Pan-genome analysis and visualization

Even closely related bacterial genomes can differ in the presence of hundreds of genes and individual genes can be horizontally acquired from distant strains and species. This mix of inheritance patterns complicates phylogenetic analysis of bacteria.

Although several software are available for pan-genome analysis, yet visualization, interpretation and exploration of pan-genomes remains challenging. panX (Pan-genome Analysis and Exploration) aims at facilitating pan-genome research with an easy-to-use and interactive platform for analyzing and exploring pan-genomic data.

panX displays the pan-genome using interconnected visual components including gene cluster table, multiple alignment, comparative phylogenetic tree viewers and strain metadata table. The pan-genome data structures are prepared by our pan-genome-analysis analysis pipeline, which efficiently identifies orthologous clusters from large sets of genome sequences and pre-computes alignments, trees, and plenty of informative statistics. panX is available at pangenome.de

Clone the repository

git clone https://github.com/neherlab/pan-genome-visualization
git submodule update --init

Install npm packages and start the server:

npm install
npm start

check http://localhost:8000/ in browser (One might need to upgrade the outdated browser.) If npm can not start, please make sure that nodejs is updated.

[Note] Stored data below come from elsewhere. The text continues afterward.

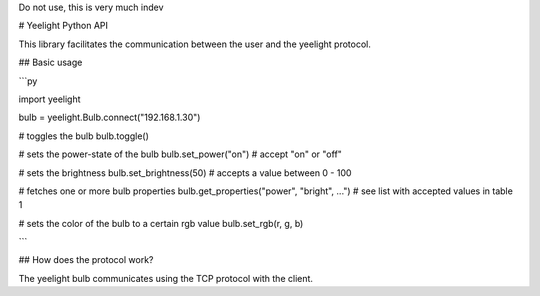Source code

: Do not use, this is very much indev


# Yeelight Python API

This library facilitates the communication between the user and the yeelight protocol.

## Basic usage

```py

import yeelight

bulb = yeelight.Bulb.connect("192.168.1.30")

# toggles the bulb
bulb.toggle()

# sets the power-state of the bulb
bulb.set_power("on") # accept "on" or "off"

# sets the brightness
bulb.set_brightness(50) # accepts a value between 0 - 100

# fetches one or more bulb properties
bulb.get_properties("power", "bright", ...") # see list with accepted values in table 1

# sets the color of the bulb to a certain rgb value
bulb.set_rgb(r, g, b)

```

## How does the protocol work?

The yeelight bulb communicates using the TCP protocol with the client.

The example page shows the beauty and power of the panX visualization and exploration, even though only a few species and some of their gene clusters are showcased in the repository. Complete pan-genomes are exhibited at pangenome.de.

Demo

based on post-vaccine epidemiology of 616 S. pneumoniae strains (Croucher et al. 2015)

panX

Moreover, for your own pan-genome:

Add your own page in the local server (add-new-pages-repo.sh)

bash add-new-pages-repo.sh your_species_prefix

Send your own data to the local server

After finishing the pan-genome-analysis pipeline, please use the script link-to-server.py to transfer your data to the local server.

./link-to-server.py -s E_coli -v /usr/pan-genome-visualization

Restart your server and enjoy your own interactive pan-genome dashboard!

Special feature: visualize branch association(BA) and presence/absence(PA) association

Once BA and PA with metadata (e.g. drug concentration) are calculated in panX analysis pipeline, users can create their custom pages to flexibly visualize branch associations.

Example on how the page should be customized for BA and PA association:

add this line and corresponding file (modify "yourSpecies")

script(src='dataset/yourSpecies/newColumnConfig.js')

Example for newColumnConfig.js

Pipeline overview:

panX

panX analysis pipeline is based on DIAMOND (Buchfink et al. 2015 Nature Methods), MCL and post- processing to determine clusters of orthologous genes from a collection of annotated genomes. panX generates a strain/species tree based on core genome SNPs and a gene tree for each gene cluster.

panX interactive visualization: (1) The dynamic pan-genome statistical charts allow rapid filtering and selection of gene subsets in cluster table;

clicking a gene cluster in cluster table loads (2) related alignment, (3) individual gene tree and (4) gene presence/absence and gain/loss pattern on strain/species tree;

(5) Selecting sequences in alignment highlights associated strains on strain/species tree;

(6) (7) Strain/species tree interacts with gene tree in various ways;

(8) Zooming into a clade on strain/species tree screens strains in metadata table;

(9) Searching in metadata table display strains pertinent to specific meta-information.